### [DATASET RECORDS]
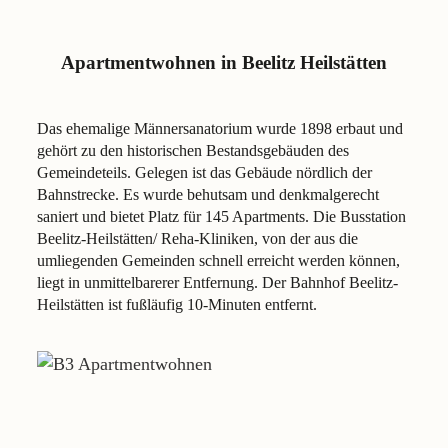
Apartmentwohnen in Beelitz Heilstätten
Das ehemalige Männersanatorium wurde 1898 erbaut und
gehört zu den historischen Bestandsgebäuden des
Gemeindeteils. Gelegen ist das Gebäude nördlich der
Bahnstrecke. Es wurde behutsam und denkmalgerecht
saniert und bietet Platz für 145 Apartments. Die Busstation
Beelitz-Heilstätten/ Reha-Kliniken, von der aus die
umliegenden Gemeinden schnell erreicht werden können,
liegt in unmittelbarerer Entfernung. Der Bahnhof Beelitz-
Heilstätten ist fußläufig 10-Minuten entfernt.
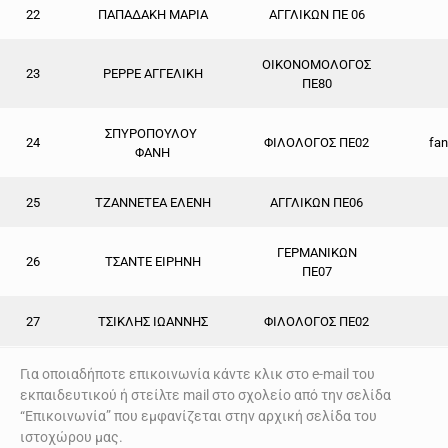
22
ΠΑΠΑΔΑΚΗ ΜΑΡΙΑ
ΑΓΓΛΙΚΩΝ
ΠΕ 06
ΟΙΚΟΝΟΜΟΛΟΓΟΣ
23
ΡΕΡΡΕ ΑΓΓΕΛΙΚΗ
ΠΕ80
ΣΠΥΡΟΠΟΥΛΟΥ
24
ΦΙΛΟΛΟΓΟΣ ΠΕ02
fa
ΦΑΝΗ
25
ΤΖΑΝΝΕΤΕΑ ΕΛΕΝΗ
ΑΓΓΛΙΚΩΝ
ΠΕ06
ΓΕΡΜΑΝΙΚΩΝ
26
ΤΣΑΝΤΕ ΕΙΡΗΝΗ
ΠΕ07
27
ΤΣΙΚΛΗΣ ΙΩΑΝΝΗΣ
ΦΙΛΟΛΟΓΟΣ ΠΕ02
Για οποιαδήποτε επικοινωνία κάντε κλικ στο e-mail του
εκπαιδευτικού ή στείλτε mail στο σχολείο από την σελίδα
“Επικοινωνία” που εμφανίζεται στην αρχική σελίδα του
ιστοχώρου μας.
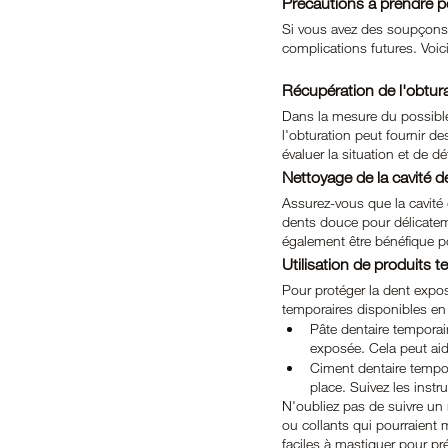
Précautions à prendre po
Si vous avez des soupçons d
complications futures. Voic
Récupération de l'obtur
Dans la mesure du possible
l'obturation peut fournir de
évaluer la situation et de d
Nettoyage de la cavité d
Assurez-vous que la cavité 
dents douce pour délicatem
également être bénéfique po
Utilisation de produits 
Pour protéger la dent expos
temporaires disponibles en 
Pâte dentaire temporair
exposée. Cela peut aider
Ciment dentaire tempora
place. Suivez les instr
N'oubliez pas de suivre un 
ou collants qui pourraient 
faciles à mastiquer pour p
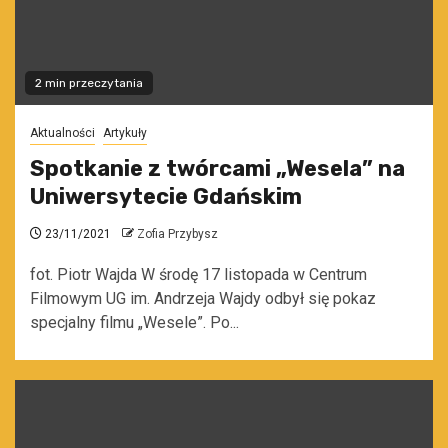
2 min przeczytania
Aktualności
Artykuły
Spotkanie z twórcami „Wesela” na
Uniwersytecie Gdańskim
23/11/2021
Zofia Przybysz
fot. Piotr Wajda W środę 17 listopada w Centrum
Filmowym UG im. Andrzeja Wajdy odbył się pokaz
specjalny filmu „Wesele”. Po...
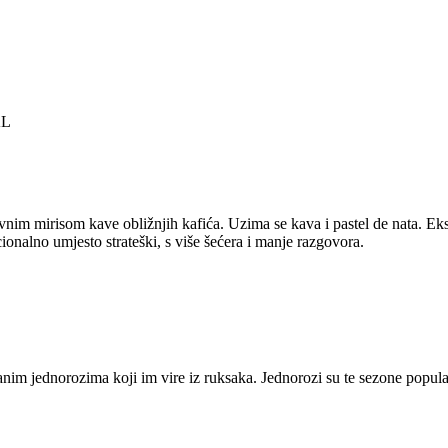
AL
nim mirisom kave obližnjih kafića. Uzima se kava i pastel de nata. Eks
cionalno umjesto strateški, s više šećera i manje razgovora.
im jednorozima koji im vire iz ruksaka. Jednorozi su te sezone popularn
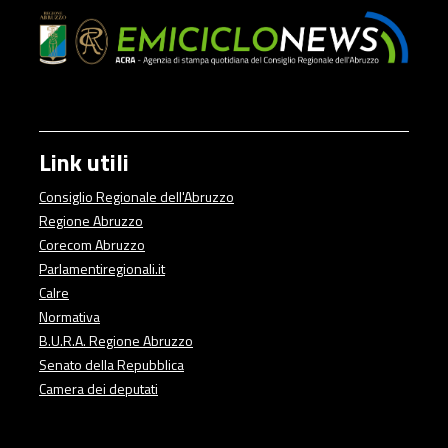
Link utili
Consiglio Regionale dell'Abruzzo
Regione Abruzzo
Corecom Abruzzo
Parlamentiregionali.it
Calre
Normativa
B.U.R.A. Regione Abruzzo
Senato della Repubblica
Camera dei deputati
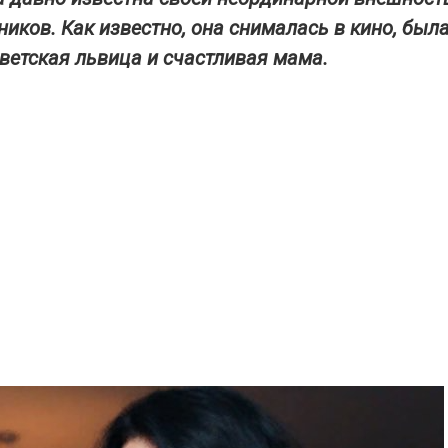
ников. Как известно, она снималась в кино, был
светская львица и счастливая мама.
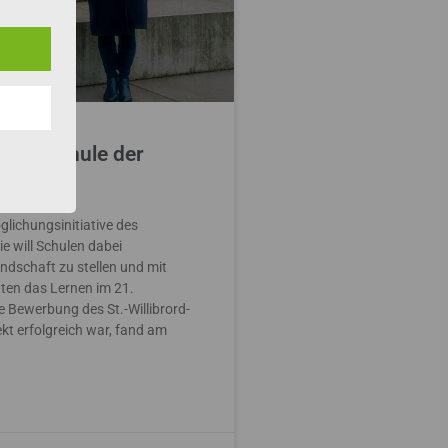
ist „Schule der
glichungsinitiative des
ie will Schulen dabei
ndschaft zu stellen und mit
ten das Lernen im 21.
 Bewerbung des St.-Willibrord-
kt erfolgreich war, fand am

### [ACTIVITY]
Please rewrite the part of the material above that opens with the line containing "Précautions à prendre po" and closes with the line containing "Camera dei deputati" as a numbered list, both of those lines included. Skip any blank lines and leave the pictures out of the answer.

### [RESULT]
1. Précautions à prendre po
2. Si vous avez des soupçons d
3. complications futures. Voic
4. Récupération de l'obtur
5. Dans la mesure du possible
6. l'obturation peut fournir de
7. évaluer la situation et de d
8. Nettoyage de la cavité d
9. Assurez-vous que la cavité 
10. dents douce pour délicatem
11. également être bénéfique po
12. Utilisation de produits 
13. Pour protéger la dent expos
14. temporaires disponibles en 
15. Pâte dentaire temporair
16. exposée. Cela peut aider
17. Ciment dentaire tempora
18. place. Suivez les instr
19. N'oubliez pas de suivre un 
20. ou collants qui pourraient 
21. faciles à mastiquer pour p
22. 2 min przeczytania
23. Aktualności
24. Artykuły
25. Spotkanie z twórcami „Wesela” na
26. Uniwersytecie Gdańskim
27. 23/11/2021
28. Zofia Przybysz
29. fot. Piotr Wajda W środę 17 listopada w Centrum
30. Filmowym UG im. Andrzeja Wajdy odbył się pokaz
31. specjalny filmu „Wesele”. Po...
32. AL
33. nim mirisom kave obližnjih kafića. Uzima se kava i pastel de nata. Eks
34. cionalno umjesto strateški, s više šećera i manje razgovora.
35. im jednorozima koji im vire iz ruksaka. Jednorozi su te sezone popularn
36. Link utili
37. Consiglio Regionale dell'Abruzzo
38. Regione Abruzzo
39. Corecom Abruzzo
40. Parlamentiregionali.it
41. Calre
42. Normativa
43. B.U.R.A. Regione Abruzzo
44. Senato della Repubblica
45. Camera dei deputati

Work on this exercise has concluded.